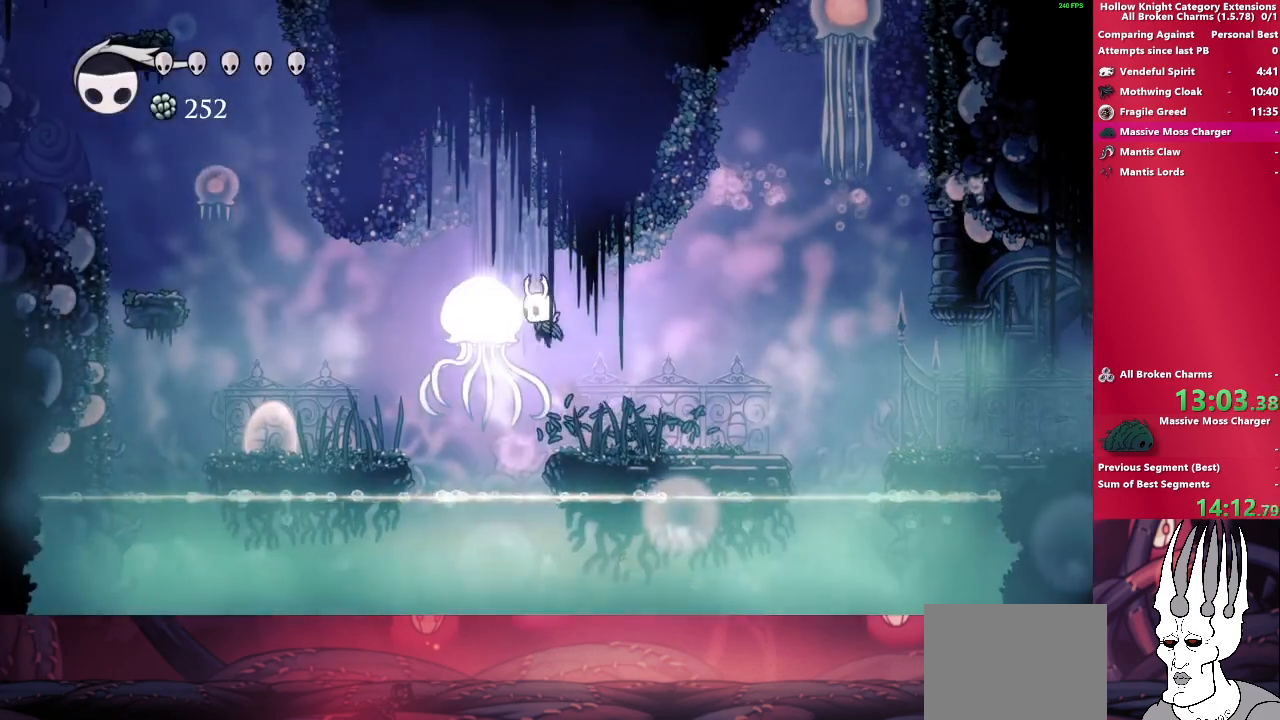
{"buttons": [], "left_stick": "down-left", "right_stick": "center", "events": [[17, "SQUARE", "down"], [233, "R2", "down"], [283, "CROSS", "up"], [283, "SQUARE", "up"], [383, "R2", "up"]]}
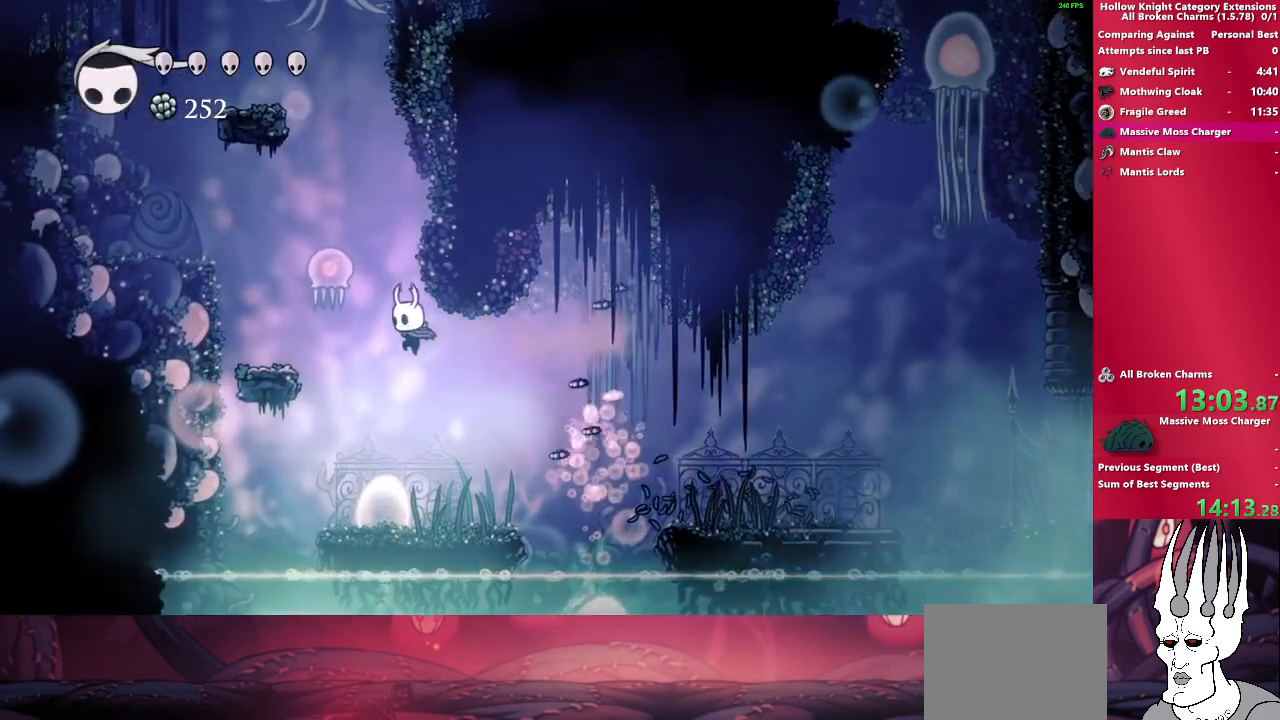
{"buttons": ["CROSS"], "left_stick": "up-left", "right_stick": "center", "events": [[367, "left_stick", "left"], [467, "CROSS", "down"], [483, "left_stick", "up-left"]]}
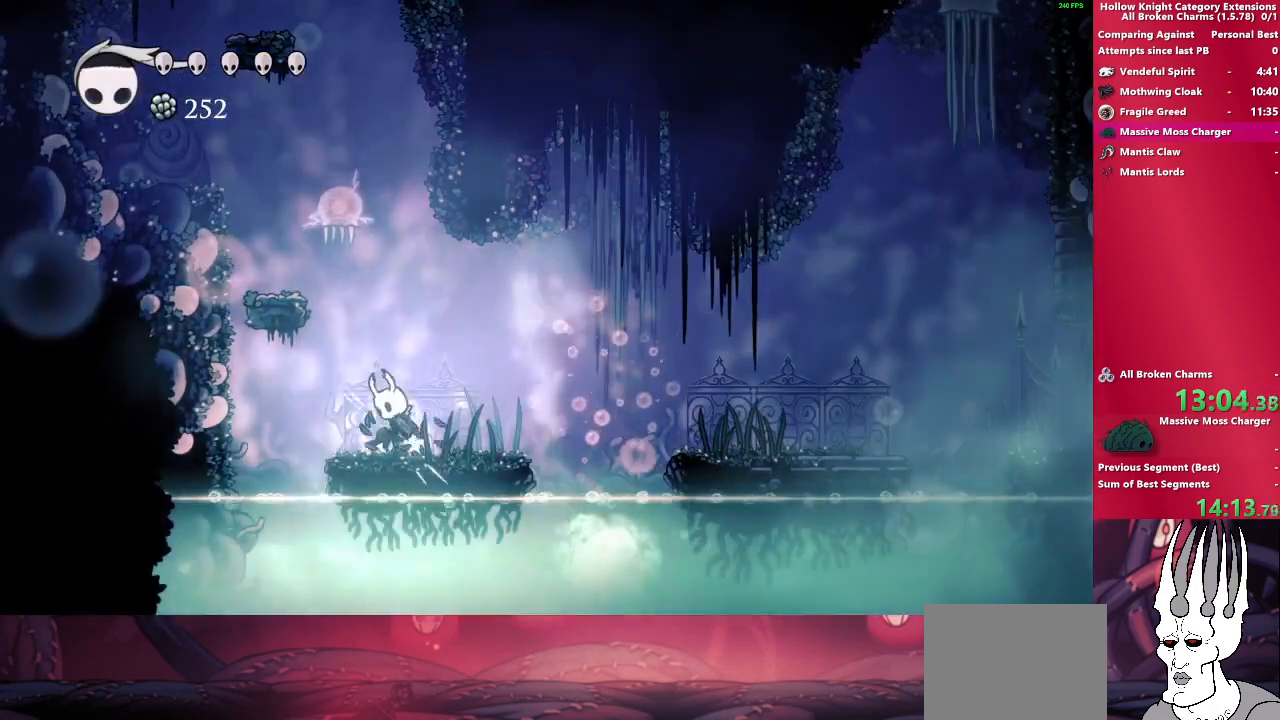
{"buttons": [], "left_stick": "up", "right_stick": "center", "events": [[167, "SQUARE", "down"], [283, "left_stick", "up"], [400, "CROSS", "up"], [417, "SQUARE", "up"]]}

How to complete this task:
Line by line, return the listing above exactly, dropping every picture.

Answer section:
{"buttons": [], "left_stick": "down-left", "right_stick": "center", "events": [[17, "SQUARE", "down"], [233, "R2", "down"], [283, "CROSS", "up"], [283, "SQUARE", "up"], [383, "R2", "up"]]}
{"buttons": ["CROSS"], "left_stick": "up-left", "right_stick": "center", "events": [[367, "left_stick", "left"], [467, "CROSS", "down"], [483, "left_stick", "up-left"]]}
{"buttons": [], "left_stick": "up", "right_stick": "center", "events": [[167, "SQUARE", "down"], [283, "left_stick", "up"], [400, "CROSS", "up"], [417, "SQUARE", "up"]]}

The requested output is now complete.